Deutschland ist draußen! Nach dem Frankreich-Spiel begegnen mir auf dem Bürgersteig fast alle in irgendeiner Weise schwarzrotgolden geschmückt. Es scheint, als wären sie alle beseelt von einer inneren Beglückung; freundliche fremde Gesichter, die einander halbbewußt grüßen. Es ist ein eigentümliches Gefühl von nationaler Gemeinschaft, das hier – gewissermaßen beiläufig – zu spüren ist. Letztlich aber ist es doch: flüchtig.

Auf dem Gehweg eine junge Frau mit zwei Mädchen, kaum älter als vier oder fünf Jahre, und einer ausgewachsenen Dalmaltiner-Dame namens „Lola“, deren Leine – so die Erziehungsberechtigte mehrfach und nachdrücklich fordernd – doch gefälligst von einem der kleinen Mädchen übernommen werden solle.
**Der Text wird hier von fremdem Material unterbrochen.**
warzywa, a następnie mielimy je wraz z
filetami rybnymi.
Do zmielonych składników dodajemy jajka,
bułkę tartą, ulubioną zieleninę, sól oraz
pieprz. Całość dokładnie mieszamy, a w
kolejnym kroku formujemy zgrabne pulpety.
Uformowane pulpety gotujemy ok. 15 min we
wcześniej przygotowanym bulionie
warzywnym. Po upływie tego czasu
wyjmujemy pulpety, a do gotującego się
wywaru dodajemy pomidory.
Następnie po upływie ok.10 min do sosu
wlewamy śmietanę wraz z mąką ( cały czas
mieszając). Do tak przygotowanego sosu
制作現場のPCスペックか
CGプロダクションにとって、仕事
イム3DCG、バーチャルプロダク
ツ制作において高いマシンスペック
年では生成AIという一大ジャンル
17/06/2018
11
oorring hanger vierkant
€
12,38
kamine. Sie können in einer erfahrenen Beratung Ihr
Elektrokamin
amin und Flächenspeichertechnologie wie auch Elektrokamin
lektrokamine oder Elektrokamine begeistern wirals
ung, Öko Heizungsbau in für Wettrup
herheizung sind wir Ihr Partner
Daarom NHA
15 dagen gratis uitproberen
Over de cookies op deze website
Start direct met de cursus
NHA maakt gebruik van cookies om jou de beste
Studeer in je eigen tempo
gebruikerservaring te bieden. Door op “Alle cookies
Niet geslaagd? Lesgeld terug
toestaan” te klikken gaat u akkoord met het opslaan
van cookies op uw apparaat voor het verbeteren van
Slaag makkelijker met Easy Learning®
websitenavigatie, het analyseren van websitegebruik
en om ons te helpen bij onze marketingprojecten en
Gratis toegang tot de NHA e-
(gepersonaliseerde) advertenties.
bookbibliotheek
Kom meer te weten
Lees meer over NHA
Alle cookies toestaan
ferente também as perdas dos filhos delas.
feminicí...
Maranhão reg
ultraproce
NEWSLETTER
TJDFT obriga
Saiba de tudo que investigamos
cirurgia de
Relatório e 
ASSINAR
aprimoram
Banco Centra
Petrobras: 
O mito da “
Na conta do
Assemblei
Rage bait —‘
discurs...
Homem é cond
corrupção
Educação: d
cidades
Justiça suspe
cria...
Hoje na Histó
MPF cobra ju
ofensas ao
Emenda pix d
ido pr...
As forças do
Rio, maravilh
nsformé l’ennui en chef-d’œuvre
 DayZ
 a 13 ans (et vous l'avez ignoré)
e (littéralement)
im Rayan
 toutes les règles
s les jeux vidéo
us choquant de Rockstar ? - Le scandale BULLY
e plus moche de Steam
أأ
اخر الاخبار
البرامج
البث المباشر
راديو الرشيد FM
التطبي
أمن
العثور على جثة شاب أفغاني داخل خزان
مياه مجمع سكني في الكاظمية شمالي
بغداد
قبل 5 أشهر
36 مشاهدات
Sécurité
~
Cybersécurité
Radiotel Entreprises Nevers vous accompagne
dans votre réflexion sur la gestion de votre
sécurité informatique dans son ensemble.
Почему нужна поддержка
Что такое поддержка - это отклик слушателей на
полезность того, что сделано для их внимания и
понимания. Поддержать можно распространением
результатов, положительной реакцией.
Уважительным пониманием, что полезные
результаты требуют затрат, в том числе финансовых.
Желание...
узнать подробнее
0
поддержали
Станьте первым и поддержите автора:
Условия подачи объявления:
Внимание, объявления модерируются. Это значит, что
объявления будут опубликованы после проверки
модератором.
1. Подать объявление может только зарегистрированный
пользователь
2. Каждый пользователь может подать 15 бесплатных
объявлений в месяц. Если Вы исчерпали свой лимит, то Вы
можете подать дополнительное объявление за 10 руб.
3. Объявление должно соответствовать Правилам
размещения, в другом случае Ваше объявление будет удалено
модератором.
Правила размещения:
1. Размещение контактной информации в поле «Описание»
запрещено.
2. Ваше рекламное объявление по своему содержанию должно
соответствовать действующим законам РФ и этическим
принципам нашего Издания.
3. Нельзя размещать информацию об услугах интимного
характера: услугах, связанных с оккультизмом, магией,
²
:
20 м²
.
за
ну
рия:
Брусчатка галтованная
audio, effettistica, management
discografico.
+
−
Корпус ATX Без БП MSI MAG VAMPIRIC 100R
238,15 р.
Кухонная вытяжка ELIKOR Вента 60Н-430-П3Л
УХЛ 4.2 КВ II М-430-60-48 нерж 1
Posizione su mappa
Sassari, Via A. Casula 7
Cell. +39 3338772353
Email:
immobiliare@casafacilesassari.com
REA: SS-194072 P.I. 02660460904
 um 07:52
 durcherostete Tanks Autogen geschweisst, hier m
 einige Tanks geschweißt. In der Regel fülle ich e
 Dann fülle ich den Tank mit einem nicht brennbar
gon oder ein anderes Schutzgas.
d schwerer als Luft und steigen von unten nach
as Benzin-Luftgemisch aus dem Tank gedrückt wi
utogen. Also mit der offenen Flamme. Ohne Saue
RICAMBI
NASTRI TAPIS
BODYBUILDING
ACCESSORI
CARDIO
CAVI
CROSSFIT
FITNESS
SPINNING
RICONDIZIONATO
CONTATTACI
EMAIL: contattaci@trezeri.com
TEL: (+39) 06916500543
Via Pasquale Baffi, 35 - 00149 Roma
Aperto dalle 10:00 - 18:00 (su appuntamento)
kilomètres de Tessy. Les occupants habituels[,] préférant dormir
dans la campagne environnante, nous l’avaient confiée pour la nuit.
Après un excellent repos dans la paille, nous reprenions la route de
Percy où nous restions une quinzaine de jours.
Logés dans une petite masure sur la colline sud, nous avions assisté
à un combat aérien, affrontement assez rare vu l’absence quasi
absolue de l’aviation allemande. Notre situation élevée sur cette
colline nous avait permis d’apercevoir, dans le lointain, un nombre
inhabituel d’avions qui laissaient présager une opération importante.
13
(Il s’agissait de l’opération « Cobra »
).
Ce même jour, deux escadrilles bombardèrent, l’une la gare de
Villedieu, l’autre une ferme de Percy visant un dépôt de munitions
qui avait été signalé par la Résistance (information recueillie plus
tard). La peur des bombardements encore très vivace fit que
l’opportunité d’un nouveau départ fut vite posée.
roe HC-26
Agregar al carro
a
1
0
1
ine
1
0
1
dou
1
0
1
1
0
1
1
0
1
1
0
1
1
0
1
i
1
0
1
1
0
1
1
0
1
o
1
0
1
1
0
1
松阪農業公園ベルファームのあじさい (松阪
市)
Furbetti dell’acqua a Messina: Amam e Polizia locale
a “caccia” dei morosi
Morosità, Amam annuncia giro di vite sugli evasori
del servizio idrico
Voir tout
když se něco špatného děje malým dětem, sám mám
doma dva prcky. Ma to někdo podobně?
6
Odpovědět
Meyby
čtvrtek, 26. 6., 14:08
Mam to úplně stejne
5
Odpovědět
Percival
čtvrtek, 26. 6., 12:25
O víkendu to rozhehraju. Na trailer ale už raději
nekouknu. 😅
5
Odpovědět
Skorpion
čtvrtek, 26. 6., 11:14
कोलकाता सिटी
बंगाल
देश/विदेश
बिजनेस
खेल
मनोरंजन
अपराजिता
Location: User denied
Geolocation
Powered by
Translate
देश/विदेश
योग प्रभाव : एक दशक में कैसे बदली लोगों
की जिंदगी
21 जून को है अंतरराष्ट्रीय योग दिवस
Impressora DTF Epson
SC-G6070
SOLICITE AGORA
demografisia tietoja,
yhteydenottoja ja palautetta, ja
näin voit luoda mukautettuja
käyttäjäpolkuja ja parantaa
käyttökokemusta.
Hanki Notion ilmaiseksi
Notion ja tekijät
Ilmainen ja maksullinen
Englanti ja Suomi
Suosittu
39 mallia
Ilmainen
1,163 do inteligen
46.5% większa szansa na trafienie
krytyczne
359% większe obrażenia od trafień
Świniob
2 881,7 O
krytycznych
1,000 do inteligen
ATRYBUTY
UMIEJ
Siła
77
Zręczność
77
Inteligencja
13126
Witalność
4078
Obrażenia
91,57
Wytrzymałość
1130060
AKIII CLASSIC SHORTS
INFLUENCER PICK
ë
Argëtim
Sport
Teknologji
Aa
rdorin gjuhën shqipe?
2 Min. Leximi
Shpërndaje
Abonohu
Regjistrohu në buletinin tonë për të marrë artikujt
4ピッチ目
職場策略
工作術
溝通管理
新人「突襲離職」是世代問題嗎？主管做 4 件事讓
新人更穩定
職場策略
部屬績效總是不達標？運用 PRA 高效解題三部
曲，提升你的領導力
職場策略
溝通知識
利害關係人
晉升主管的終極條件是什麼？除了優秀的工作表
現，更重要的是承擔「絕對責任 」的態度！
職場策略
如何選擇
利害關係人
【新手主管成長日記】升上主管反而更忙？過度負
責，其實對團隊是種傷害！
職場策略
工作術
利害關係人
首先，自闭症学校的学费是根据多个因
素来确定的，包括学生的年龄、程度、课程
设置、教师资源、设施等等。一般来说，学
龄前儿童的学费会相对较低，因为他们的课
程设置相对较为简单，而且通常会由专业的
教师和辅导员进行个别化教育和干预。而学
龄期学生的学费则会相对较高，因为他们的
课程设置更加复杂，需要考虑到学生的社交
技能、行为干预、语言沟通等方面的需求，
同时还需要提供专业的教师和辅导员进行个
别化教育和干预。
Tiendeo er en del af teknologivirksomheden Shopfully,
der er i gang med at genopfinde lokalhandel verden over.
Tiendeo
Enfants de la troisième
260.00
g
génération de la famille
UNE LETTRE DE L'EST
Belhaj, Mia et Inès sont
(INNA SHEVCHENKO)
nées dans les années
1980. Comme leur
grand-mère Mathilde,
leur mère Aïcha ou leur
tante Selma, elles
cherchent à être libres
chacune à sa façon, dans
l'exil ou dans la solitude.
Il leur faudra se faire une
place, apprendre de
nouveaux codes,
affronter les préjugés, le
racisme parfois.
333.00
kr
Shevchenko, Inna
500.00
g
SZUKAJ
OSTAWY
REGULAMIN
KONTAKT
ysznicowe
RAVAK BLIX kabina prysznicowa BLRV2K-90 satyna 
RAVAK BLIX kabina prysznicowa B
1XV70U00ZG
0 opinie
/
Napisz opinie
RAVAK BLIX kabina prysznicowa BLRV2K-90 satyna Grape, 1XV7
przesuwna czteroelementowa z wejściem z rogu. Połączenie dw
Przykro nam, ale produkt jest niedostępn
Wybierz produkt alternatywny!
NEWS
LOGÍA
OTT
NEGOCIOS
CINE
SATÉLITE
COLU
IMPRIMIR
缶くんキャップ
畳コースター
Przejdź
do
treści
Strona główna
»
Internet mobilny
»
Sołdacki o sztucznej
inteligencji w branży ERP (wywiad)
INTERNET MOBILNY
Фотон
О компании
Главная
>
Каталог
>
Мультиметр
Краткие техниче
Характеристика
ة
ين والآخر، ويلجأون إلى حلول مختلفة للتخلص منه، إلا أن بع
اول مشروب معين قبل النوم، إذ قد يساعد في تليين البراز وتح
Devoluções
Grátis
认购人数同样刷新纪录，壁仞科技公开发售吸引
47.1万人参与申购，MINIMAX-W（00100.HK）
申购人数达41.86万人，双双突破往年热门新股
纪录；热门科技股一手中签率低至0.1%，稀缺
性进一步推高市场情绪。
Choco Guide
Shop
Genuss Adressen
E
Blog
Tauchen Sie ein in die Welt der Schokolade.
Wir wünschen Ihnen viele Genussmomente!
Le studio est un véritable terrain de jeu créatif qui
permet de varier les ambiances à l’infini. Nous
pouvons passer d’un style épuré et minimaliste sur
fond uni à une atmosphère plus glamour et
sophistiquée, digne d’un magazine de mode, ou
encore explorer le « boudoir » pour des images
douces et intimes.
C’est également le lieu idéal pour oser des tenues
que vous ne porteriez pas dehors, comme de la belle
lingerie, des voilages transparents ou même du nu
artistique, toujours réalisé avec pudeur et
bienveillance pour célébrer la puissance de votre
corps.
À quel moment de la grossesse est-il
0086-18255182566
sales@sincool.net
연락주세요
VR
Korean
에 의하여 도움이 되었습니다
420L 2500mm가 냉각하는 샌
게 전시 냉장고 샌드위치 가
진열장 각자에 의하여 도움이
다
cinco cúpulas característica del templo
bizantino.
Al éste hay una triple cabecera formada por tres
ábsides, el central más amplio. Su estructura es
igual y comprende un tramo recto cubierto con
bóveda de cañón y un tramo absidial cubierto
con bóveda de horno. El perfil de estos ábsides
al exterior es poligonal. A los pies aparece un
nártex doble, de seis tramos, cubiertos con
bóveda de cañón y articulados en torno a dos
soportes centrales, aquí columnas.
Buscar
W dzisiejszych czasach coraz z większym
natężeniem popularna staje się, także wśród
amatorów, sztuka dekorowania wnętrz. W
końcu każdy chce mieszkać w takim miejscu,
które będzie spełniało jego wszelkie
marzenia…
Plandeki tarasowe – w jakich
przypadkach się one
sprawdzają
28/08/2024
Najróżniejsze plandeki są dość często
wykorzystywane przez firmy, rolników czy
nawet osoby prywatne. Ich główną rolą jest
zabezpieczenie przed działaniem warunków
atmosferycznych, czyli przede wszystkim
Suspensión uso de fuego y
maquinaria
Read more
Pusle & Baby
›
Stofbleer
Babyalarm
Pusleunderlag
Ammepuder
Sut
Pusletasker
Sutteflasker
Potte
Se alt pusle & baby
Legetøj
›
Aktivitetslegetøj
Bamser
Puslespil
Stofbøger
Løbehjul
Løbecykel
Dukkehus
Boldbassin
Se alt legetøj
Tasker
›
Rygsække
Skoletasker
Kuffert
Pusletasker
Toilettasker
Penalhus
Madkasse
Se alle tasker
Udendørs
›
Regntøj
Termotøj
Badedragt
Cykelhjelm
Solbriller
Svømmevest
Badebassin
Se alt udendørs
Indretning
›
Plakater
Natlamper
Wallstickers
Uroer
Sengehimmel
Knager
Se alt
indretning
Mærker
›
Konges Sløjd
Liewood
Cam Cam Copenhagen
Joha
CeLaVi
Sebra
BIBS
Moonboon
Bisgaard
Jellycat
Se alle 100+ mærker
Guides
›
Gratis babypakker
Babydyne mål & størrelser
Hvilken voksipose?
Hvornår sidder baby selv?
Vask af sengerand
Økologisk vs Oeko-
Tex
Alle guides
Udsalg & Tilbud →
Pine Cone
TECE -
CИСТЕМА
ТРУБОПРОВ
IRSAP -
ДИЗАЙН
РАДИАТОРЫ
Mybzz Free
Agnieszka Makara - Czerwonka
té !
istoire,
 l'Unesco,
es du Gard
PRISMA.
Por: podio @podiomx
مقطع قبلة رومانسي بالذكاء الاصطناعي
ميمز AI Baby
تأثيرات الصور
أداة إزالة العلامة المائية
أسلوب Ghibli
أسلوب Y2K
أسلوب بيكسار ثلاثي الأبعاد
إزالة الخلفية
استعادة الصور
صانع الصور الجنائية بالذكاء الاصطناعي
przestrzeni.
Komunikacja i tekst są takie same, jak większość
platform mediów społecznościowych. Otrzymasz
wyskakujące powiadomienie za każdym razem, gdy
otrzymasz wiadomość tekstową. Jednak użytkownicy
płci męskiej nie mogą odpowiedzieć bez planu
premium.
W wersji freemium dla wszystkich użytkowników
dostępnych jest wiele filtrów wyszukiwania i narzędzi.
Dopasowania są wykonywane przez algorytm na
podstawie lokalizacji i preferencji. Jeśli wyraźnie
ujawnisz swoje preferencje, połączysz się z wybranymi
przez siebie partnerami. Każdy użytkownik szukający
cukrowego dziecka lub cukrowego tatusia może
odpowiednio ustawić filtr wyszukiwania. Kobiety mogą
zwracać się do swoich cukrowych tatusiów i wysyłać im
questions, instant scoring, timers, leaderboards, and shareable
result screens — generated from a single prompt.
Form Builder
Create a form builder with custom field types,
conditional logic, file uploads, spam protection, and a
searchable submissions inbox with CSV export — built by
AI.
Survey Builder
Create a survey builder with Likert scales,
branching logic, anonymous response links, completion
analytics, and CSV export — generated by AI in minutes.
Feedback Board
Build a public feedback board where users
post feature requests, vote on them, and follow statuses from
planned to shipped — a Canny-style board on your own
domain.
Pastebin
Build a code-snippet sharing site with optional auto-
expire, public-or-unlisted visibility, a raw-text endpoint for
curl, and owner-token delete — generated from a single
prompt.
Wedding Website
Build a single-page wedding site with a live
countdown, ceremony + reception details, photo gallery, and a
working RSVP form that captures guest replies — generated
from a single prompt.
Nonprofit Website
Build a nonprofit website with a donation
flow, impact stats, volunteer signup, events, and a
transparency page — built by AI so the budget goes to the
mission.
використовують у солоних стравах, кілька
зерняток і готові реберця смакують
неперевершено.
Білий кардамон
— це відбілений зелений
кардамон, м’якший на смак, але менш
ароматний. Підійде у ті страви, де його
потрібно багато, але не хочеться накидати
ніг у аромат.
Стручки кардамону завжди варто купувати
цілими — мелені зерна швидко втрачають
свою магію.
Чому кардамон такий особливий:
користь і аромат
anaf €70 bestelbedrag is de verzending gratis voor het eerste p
Die aber, mindestens ein oder zwei Köpfe kleiner, fürchten sich davor. Nachher heißt es wieder: Lola rennt. Schließlich gehorcht Lola und setzt sich. Es ist Zeit für die Warteschlange vor der Eisdiele.

Auf dem Bürgersteig jeden Tag der Greis aus dem katholischen Altenheim um die Ecke, der Vorbeilaufenden ein „Gott segne Sie!“ zuruft und vor sich die Gehhilfe mit dem Einkaufskorb herschiebt, darin das handgemalte Schild mit der Aufschrift: „Jesus vergibt deine Schuld!“ – und ich denke jedesmal: An wen?

Überall Mädchen, die ein „Selfie“ machen – denke an den Beatles-Song „Taxman“, dessen Titel einfach durch „Selfie“ zu ersetzen wäre.

Je öfter ich die neue Melodie der „Tagesschau“ höre, glaube ich den Trailer aus einer Produktwerbung zu hören, wahrscheinlich für ein Gehirnwaschmittel. Anschließend sehe ich den rund wie einen Pfannkuchen ins Bild tretenden SPD-Chef Sigmar Gabriel, der sich mit den anderen Sozialisten Europas auf mehr Wachstum verständigt hat – und sehe, wie sich sein Sacko spannt, das jeden Augenblick platzen müßte.

Eine Trödel-Händlerin berichtet mir vom veränderten „Basar“. Immer „wenn so’n Kopftuch kommt“, sei die Ansprache herablassend, fordernd, respektlos – so daß sie automatisch im Preis höher gehe, auf daß die Kulturbereicherer verschwinden. Erfahre von einer zurückliegenden Episode des Sohnes an der Sportschule in Hohenschönhausen: Als der Sohn sagte, er sei stolz, Deutscher zu sein, zitierte die mit einem Araber verheiratete Englischlehrerin die Mutter in die Schule. Doch die zeigte sich selbstbewußt: Sie sei im Gegenteil stolz auf ihren Sohn, weil dieser den Mut habe, diese Überzeugung noch öffentlich zu äußern.